Content starts
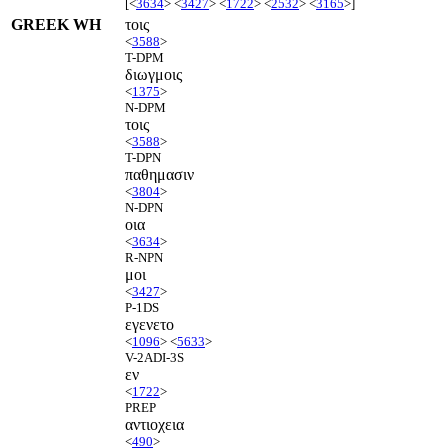
[<
3634
> <
3427
> <
1722
> <
2532
> <
3165
>]
GREEK WH
τοις
<
3588
>
T-DPM
διωγμοις
<
1375
>
N-DPM
τοις
<
3588
>
T-DPN
παθημασιν
<
3804
>
N-DPN
οια
<
3634
>
R-NPN
μοι
<
3427
>
P-1DS
εγενετο
<
1096
> <
5633
>
V-2ADI-3S
εν
<
1722
>
PREP
αντιοχεια
<
490
>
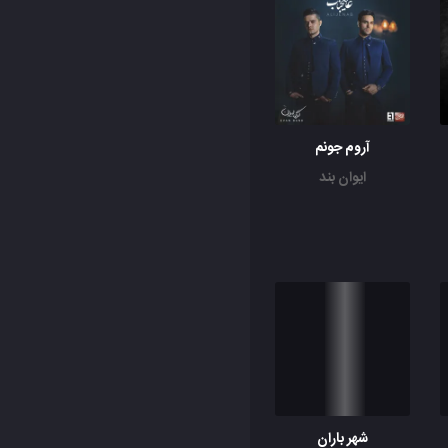
آروم جونم
ایوان بند
شهر باران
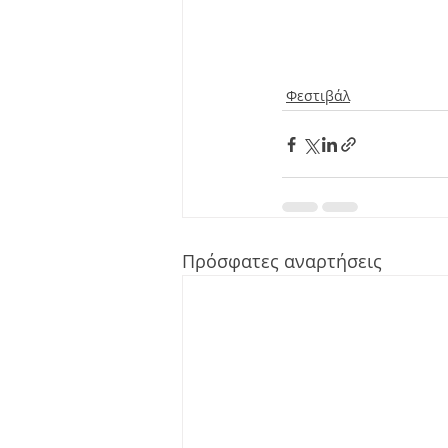
Φεστιβάλ
Πρόσφατες αναρτήσεις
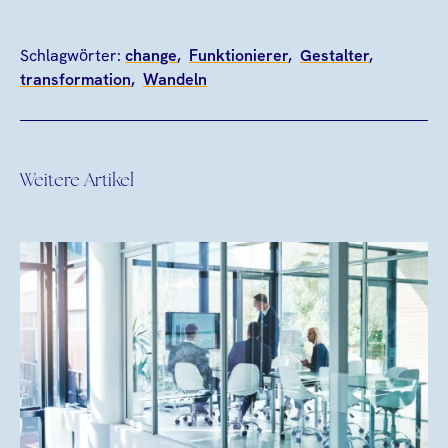
Schlagwörter:
change
Funktionierer
Gestalter
transformation
Wandeln
Weitere Artikel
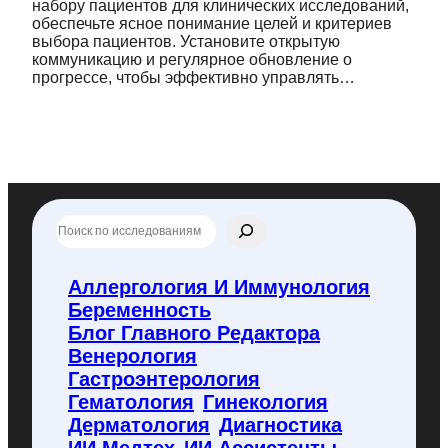
набору пациентов для клинических исследований,
обеспечьте ясное понимание целей и критериев
выбора пациентов. Установите открытую
коммуникацию и регулярное обновление о
прогрессе, чтобы эффективно управлять…
П
о
и
с
Аллергология И Иммунология
к
Беременность
п
о
Блог Главного Редактора
f
Венерология
l
Гастроэнтерология
y
Гематология
Гинекология
c
o
Дерматология
Диагностика
d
Content ends
▶ Prompt:
Without copying any picture, write out all of the material exactly as it reads.

▶ Solved problem:
[<
3634
> <
3427
> <
1722
> <
2532
> <
3165
>]
GREEK WH
τοις
<
3588
>
T-DPM
διωγμοις
<
1375
>
N-DPM
τοις
<
3588
>
T-DPN
παθημασιν
<
3804
>
N-DPN
οια
<
3634
>
R-NPN
μοι
<
3427
>
P-1DS
εγενετο
<
1096
> <
5633
>
V-2ADI-3S
εν
<
1722
>
PREP
αντιοχεια
<
490
>
آروم جونم
ایوان بند
شهر باران
Φεστιβάλ
Πρόσφατες αναρτήσεις
Schlagwörter:
change
Funktionierer
Gestalter
transformation
Wandeln
Weitere Artikel
набору пациентов для клинических исследований,
обеспечьте ясное понимание целей и критериев
выбора пациентов. Установите открытую
коммуникацию и регулярное обновление о
прогрессе, чтобы эффективно управлять…
П
о
и
с
Аллергология И Иммунология
к
Беременность
п
о
Блог Главного Редактора
f
Венерология
l
Гастроэнтерология
y
Гематология
Гинекология
c
o
Дерматология
Диагностика
d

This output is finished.